Additionally, we have traditionally failed to put students close to the process of identifying community needs in partnership with actual community members. Sure we can study all the ways that populations of parents and students in Newark are disadvantaged, and make college-educated guesses about what might need to be done, or what might work. We could even take these guesses to district officials and local government, but unless we bring the community with us to these decision-making tables, our good ideas will remain useless. Partially because they aren’t informed by the people who would be directly impacted by any system changes, but also because the parents and voters in community don’t have ownership of the proposal.
This is a new type of CSL, one that connects students to parents in a way that better prepares them for careers in education as teachers, administrators, coaches, policy makers, non-profit starters, elected officials, the list goes on. This is because students will now have a role in organizing the community--a skillset that is excluded from our traditional curricula. In a nutshell, service doesn’t go deep enough because it doesn’t address root causes. Sure we tutor for twelve hours a semester, and that might help a group of 100 disadvantaged individuals (an extremely generous estimate) pass standardized tests this spring, but how are we changing things so that the next 10,000 individuals are less-disadvantaged and better served in the local education system.
Enter research, which also doesn’t go deep enough. Sure, now we analyze systems and make informed conjectures about what should change, but there is a lot of ground to cover after we record trends, document areas that need improvement, and, if the research goes so far as to include recommendations, suggest a few good ideas.The research baton gets passed to organizers--people who work to get entire communities of people to agree on the problems, translate research into concise lessons for regular busy people, and unite ALL the stakeholders around solutions. Additionally, after they have facilitated all this common ground, organizers give structure and strategy to movements.
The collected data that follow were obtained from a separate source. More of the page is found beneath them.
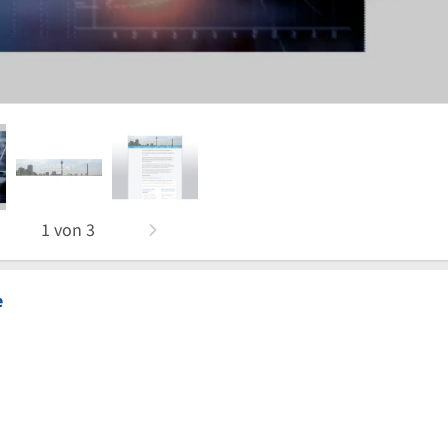
1
von
3
e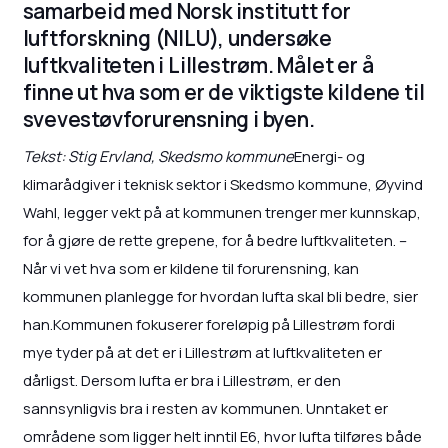
samarbeid med Norsk institutt for
luftforskning (NILU), undersøke
luftkvaliteten i Lillestrøm. Målet er å
finne ut hva som er de viktigste kildene til
svevestøvforurensning i byen.
Tekst: Stig Ervland, Skedsmo kommune
Energi- og
klimarådgiver i teknisk sektor i Skedsmo kommune, Øyvind
Wahl, legger vekt på at kommunen trenger mer kunnskap,
for å gjøre de rette grepene, for å bedre luftkvaliteten. –
Når vi vet hva som er kildene til forurensning, kan
kommunen planlegge for hvordan lufta skal bli bedre, sier
han.Kommunen fokuserer foreløpig på Lillestrøm fordi
mye tyder på at det er i Lillestrøm at luftkvaliteten er
dårligst. Dersom lufta er bra i Lillestrøm, er den
sannsynligvis bra i resten av kommunen. Unntaket er
områdene som ligger helt inntil E6, hvor lufta tilføres både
This is the ultimate intellectual challenge: how to change minds that are already made-up.
Semester One of NEEP, will consist of a district-wide student-led listening campaign that will prioritize reaching underserved and disadvantaged Newark City Schools parents to identify what they need in order to better be able to support their student in school. Students will meet with community leaders who strive to empower the voices of Newark’s disadvantaged citizens to inform the development of the eleven-week listening campaign effort. Questions on the actual survey will be drafted in collaboration Newark educators, parents, and Denison education professors.
We recommend that the listening campaign be centered on a five-minute survey administered during parent-teacher conferences in Newark City Schools in the fall. Students in the class will draft the survey, train teachers in administering it, then collect and compile the data before delivering a community report. This may require coalition work with district officials, members of the local press, and other community leaders. Additionally, students may need to supplement conference surveying with door-to-door canvassing in disadvantaged neighborhoods in Newark to reach families who can’t make parent-teacher conferences. This may require working in coalition with community associations, grassroots organizations, and faith groups to make sure we reach as many disadvantaged families as possible.